A partir de ahí, realizamos un análisis por sistemas y partidas, lo que permitió bajar a detalle técnico sin perder la visión global. El informe aborda ámbitos críticos en un activo hotelero: instalaciones eléctricas (baja y media tensión), instalaciones térmicas y fontanería, protección contra incendios, edificación y acabados, redes y sistemas, control de obra y sistemas de gestión del edificio (BMS), además del bloque de retrasos. Esta segmentación fue clave para convertir una casuística compleja en un relato técnico verificable.
En edificación y acabados, por ejemplo, se documentaron filtraciones y humedades, problemas de impermeabilización, elementos de terminación mal ejecutados y otras incidencias que afectaban al funcionamiento y a la habitabilidad. En paralelo, se identificaron cuestiones especialmente sensibles por seguridad, como defectos que comprometían sistemas de protección contra incendios y el correcto funcionamiento de instalaciones esenciales.
La metodología combinó verificación in situ (recopilando evidencias visuales y contrastando la realidad constructiva), entrevistas técnicas con industriales y responsables de la obra, y el análisis de informes específicos elaborados por especialistas.

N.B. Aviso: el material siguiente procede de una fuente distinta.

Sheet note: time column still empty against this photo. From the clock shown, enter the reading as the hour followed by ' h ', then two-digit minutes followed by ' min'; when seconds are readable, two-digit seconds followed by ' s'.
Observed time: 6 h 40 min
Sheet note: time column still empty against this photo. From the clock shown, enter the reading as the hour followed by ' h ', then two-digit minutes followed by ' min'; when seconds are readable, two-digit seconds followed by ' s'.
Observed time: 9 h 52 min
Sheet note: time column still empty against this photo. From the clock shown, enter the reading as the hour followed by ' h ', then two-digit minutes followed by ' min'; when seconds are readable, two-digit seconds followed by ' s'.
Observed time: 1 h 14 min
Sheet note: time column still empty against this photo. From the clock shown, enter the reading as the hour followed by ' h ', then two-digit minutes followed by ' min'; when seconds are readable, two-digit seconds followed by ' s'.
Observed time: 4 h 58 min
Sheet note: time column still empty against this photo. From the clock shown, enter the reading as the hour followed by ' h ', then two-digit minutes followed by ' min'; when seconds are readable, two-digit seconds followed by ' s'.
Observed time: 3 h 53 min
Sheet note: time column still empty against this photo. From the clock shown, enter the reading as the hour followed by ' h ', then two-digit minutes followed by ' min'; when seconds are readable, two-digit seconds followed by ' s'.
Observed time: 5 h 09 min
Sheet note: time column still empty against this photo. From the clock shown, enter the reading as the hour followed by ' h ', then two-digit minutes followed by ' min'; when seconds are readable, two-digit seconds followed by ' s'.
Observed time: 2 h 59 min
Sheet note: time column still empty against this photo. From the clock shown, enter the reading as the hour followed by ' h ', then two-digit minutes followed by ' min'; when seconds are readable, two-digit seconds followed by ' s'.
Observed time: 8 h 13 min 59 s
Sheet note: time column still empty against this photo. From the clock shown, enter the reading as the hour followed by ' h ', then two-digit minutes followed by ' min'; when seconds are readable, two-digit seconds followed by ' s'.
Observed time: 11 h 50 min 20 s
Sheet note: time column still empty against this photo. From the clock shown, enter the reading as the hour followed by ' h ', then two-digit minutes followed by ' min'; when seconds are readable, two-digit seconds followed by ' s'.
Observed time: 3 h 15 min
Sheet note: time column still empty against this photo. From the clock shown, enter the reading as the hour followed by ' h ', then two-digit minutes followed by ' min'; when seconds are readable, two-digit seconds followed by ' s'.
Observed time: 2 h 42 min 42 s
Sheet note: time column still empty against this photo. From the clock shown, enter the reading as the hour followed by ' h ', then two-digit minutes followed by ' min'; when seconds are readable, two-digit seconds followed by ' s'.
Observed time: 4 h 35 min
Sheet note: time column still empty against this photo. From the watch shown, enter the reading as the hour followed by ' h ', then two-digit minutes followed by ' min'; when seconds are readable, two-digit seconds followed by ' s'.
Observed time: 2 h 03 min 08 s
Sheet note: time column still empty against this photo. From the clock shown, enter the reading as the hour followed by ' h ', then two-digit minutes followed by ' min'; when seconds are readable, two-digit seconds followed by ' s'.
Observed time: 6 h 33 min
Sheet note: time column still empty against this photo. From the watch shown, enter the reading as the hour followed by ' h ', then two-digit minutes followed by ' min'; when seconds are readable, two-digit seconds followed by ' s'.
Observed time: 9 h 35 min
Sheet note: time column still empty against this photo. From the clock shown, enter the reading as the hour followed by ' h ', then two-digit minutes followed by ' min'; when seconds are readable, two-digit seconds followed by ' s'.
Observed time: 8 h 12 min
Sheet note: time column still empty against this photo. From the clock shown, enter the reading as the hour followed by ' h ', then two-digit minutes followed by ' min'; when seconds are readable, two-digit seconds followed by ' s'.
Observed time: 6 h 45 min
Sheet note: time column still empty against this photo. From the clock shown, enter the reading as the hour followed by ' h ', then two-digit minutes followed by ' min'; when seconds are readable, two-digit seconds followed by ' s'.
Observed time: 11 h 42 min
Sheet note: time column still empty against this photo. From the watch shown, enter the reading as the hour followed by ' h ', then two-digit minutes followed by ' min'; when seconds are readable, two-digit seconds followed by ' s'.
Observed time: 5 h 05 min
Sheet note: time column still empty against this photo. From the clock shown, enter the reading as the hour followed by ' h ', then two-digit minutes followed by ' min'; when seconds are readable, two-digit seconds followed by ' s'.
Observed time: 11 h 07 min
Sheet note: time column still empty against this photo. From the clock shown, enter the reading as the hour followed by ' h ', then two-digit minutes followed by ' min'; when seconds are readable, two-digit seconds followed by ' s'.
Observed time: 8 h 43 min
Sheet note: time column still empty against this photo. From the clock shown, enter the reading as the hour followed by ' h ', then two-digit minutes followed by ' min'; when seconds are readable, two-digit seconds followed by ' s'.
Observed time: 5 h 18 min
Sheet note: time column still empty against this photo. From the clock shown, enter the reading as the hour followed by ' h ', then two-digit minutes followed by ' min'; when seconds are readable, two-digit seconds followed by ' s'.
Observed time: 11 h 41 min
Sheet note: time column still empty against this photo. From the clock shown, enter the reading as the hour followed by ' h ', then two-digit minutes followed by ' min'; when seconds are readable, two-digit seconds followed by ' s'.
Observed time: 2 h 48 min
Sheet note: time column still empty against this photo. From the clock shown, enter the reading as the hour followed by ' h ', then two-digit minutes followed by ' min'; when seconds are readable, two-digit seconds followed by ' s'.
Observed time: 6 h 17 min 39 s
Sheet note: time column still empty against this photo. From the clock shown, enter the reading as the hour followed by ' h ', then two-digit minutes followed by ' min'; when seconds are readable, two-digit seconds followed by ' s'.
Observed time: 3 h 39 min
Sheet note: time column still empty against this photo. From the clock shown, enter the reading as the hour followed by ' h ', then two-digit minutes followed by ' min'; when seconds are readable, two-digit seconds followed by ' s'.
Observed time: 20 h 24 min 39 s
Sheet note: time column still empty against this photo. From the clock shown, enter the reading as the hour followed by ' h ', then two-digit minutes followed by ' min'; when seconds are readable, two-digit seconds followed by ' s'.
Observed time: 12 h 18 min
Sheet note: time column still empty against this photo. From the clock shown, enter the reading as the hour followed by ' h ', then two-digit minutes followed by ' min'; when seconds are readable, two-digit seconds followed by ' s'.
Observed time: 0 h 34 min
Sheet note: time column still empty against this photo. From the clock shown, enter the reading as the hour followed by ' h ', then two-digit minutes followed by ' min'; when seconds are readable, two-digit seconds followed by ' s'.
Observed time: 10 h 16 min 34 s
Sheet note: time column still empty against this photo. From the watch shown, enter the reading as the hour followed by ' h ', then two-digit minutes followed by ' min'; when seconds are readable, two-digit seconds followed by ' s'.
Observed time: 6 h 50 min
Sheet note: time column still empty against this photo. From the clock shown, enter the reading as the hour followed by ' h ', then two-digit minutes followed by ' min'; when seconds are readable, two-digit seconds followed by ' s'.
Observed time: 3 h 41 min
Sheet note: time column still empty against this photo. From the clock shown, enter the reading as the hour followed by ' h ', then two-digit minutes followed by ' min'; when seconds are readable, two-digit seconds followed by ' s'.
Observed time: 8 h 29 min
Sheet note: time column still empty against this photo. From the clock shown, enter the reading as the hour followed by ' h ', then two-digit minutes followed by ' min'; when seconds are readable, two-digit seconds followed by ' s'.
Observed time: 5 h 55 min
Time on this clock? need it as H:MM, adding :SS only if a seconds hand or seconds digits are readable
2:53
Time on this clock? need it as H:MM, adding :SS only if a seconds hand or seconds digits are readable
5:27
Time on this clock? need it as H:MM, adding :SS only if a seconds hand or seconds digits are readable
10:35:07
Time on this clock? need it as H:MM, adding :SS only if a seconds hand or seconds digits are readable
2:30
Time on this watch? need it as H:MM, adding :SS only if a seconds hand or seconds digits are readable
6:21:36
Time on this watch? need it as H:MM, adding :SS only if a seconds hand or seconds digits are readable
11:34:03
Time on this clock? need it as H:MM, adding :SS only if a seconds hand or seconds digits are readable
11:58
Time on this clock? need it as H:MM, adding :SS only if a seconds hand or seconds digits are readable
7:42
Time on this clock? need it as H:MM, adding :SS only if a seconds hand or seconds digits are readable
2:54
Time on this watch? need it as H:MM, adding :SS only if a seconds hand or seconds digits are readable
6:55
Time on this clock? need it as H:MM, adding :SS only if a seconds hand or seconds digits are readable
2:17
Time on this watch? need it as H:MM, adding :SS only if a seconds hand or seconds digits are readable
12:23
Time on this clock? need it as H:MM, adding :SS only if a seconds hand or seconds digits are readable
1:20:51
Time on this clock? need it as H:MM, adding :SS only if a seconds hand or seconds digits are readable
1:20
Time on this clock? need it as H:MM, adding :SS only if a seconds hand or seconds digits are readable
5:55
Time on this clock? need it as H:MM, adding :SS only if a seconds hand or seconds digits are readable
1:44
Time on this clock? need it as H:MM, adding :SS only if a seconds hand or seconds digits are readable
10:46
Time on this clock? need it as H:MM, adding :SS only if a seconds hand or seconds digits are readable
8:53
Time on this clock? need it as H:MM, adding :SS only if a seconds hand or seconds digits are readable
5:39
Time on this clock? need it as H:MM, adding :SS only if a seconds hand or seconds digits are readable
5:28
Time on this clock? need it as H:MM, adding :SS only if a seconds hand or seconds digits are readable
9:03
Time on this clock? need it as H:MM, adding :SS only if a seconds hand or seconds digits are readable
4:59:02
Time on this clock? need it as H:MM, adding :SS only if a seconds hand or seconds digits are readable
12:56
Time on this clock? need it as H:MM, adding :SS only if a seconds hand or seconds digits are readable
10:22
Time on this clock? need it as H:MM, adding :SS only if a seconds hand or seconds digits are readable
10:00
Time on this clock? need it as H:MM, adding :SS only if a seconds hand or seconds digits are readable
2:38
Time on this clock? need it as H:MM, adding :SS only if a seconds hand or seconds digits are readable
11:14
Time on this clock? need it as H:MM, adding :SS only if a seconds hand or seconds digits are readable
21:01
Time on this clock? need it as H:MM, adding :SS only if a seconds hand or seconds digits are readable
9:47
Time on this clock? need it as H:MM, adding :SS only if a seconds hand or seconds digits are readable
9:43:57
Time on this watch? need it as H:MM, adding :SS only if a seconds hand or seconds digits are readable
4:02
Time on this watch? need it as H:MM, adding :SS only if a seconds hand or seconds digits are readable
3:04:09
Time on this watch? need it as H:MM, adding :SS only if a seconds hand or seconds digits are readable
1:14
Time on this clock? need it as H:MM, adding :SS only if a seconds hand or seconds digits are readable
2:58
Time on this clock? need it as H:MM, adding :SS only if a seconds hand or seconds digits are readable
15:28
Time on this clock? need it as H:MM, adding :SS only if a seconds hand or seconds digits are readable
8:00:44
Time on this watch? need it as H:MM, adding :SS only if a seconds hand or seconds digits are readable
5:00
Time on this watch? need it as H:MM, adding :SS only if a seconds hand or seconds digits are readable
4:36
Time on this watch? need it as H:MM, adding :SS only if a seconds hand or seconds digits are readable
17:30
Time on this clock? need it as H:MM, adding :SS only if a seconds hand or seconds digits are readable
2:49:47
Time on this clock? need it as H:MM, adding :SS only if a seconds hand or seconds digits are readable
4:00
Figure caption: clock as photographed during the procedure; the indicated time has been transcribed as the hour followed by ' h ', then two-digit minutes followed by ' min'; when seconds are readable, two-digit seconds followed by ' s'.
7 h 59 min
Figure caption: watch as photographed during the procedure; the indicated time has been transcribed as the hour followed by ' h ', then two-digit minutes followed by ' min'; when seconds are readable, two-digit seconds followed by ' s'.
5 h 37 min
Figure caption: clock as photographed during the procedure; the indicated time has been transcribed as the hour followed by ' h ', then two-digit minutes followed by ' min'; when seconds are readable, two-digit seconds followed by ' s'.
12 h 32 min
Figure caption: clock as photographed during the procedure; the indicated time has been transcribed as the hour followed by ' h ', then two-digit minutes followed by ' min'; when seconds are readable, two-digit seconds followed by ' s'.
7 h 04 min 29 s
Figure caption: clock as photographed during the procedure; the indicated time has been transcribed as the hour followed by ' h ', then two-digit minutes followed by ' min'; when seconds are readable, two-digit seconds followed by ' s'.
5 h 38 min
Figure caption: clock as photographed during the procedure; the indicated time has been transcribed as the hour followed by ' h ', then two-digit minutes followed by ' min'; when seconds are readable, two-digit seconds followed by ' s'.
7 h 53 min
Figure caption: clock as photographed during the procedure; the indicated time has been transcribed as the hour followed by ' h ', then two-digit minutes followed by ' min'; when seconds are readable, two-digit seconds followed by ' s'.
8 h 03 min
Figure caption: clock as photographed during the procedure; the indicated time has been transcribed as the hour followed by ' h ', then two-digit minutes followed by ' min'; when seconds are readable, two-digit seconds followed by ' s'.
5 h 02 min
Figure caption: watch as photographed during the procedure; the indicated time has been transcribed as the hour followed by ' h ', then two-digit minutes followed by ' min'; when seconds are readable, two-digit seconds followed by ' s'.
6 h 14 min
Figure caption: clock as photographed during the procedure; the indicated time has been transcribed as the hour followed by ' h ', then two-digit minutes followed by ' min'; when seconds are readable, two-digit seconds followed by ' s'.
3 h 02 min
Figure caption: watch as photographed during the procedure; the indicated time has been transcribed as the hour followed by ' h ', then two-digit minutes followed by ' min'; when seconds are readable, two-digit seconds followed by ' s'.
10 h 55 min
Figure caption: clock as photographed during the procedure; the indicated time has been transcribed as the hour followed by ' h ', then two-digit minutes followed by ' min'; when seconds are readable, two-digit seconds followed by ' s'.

Todo ello se integró con un criterio pericial de trazabilidad: cada incidencia se vincula a su soporte técnico y a su corroboración en campo.
Finalmente, para llegar a una resolución sólida, en cada bloque se contrastó la parte técnica con la documental, revisando sistemáticamente las facturas y trabajos ejecutados por terceros tras la sustitución del contratista, de modo que el resultado no quedara en una mera descripción de fallos, sino en una certificación defendible de qué hubo que ejecutar/corregir y por qué. Esta combinación de diagnóstico técnico + evidencia + trazabilidad documental es lo que permitió transformar el caso en una conclusión robusta y útil para la estrategia del procedimiento.